Observation data Epoch J2000 Equinox ICRS
- Constellation: Andromeda
- Right ascension: 02^{h} 27^{m} 51.77808^{s}
- Declination: +50° 34′ 11.9069″
- Apparent magnitude (V): 6.16 (7.26/7.46)

Characteristics
- Spectral type: F4 V
- B−V color index: 0.435 (4.2/4.5)

Astrometry
- Radial velocity (R_{v}): −5.3±4.3 km/s
- Proper motion (μ): RA: +31.719 mas/yr Dec.: −90.246 mas/yr
- Parallax (π): 18.4347±0.0307 mas
- Distance: 176.9 ± 0.3 ly (54.25 ± 0.09 pc)
- Absolute magnitude (M_{V}): 3.1±0.1/3.4±0.1

Orbit
- Period (P): 10.989861±0.000024 d
- Semi-major axis (a): ≥ 6.9 Gm (9.9 R_{☉})
- Eccentricity (e): 0.19236±0.00057
- Periastron epoch (T): 2,454,007.675±0.006 JD
- Argument of periastron (ω) (secondary): 250.55±0.18°
- Semi-amplitude (K_{1}) (primary): 46.719±0.034 km/s
- Semi-amplitude (K_{2}) (secondary): 48.083±0.038 km/s

Details

66 And A
- Mass: 1.38 M_{☉}
- Radius: 1.7±0.1 R_{☉}
- Luminosity: 4.9±0.5 L_{☉}
- Surface gravity (log g): 4.21 cgs
- Temperature: 6,627±225 K
- Metallicity [Fe/H]: −0.14±0.08 dex
- Rotational velocity (v sin i): 4.2±1.0 km/s
- Age: 1.273 Gyr

66 And B
- Radius: 1.5±0.1 R_{☉}
- Luminosity: 3.8±0.4 L_{☉}
- Rotational velocity (v sin i): 4.4±1.0 km/s
- Other designations: 66 And, BD+49°666, HD 15138, HIP 11465, HR 709, SAO 23353, PPM 27645

Database references
- SIMBAD: data

= 66 Andromedae =

Binary star system in the constellation Andromeda

66 Andromedae is a binary star system in the northern constellation of Andromeda, near the northern border with Perseus. The designation is from the star catalogue of English astronomer John Flamsteed, first published in 1712. It has a combined apparent magnitude of 6.16, which is near the lower limit of stars that are visible to the naked eye under good seeing conditions. An annual parallax shift of 18.43 mas provides a distance estimate of 176.9 light years. The net radial velocity of the system is poorly constrained, but the pair appear to be moving closer to the Earth with a heliocentric radial velocity of around −5 km/s.
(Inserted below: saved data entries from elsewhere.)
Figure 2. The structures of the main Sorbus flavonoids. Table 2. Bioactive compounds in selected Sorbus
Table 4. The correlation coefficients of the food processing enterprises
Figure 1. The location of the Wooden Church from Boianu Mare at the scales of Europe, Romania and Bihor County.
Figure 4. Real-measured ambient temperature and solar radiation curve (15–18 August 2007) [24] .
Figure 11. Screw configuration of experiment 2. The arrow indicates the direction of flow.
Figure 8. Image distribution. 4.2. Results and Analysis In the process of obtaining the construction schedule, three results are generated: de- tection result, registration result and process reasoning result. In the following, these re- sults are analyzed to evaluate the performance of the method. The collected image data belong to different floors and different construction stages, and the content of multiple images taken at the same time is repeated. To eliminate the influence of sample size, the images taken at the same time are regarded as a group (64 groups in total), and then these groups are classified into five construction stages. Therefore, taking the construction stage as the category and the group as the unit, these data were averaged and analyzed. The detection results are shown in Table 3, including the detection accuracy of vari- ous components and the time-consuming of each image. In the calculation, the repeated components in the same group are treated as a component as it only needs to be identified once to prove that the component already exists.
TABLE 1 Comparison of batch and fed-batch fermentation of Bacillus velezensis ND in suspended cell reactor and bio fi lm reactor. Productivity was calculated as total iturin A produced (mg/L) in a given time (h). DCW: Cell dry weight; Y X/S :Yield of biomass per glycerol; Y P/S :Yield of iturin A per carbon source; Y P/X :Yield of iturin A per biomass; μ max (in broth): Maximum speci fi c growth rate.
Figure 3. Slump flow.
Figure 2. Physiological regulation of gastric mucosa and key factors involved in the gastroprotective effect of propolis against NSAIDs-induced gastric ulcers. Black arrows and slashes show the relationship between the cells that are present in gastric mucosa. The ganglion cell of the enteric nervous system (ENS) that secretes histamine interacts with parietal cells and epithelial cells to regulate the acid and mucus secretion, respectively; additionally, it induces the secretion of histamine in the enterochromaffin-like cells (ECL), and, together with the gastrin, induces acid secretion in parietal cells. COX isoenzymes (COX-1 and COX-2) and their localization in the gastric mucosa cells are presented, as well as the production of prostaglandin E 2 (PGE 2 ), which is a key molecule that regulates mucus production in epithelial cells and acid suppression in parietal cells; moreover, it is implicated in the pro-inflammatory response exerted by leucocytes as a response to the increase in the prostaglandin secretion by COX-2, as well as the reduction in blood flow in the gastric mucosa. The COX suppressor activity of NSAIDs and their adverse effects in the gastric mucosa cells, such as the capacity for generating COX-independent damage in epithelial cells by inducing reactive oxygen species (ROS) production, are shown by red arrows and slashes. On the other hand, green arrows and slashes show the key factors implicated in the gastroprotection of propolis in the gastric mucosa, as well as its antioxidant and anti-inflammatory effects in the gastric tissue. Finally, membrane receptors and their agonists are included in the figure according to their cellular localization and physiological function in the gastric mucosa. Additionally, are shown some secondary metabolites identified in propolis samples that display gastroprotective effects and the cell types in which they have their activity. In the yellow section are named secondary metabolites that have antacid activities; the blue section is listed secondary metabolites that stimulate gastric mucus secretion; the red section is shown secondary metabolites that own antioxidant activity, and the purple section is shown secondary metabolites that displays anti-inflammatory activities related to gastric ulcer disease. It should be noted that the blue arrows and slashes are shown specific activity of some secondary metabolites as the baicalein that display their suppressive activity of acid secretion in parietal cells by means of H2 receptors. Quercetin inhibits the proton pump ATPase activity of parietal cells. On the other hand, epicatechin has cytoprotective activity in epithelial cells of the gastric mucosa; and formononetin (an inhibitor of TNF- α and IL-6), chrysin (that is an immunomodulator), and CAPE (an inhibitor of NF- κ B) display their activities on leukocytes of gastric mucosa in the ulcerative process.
The variable velocity of this system was reported by Reynold K. Young from the David Dunlap Observatory in 1945. This is a double-lined spectroscopic binary system with an orbital period of 11 days and an eccentricity of 0.19. The two components are similar stars, each of 7th magnitude, with a combined stellar classification of F4 V, matching that of an F-type main sequence star. The system is around 1.3 billion years old and both stars are spinning slowly with a projected rotational velocity of around 4–5 km/s.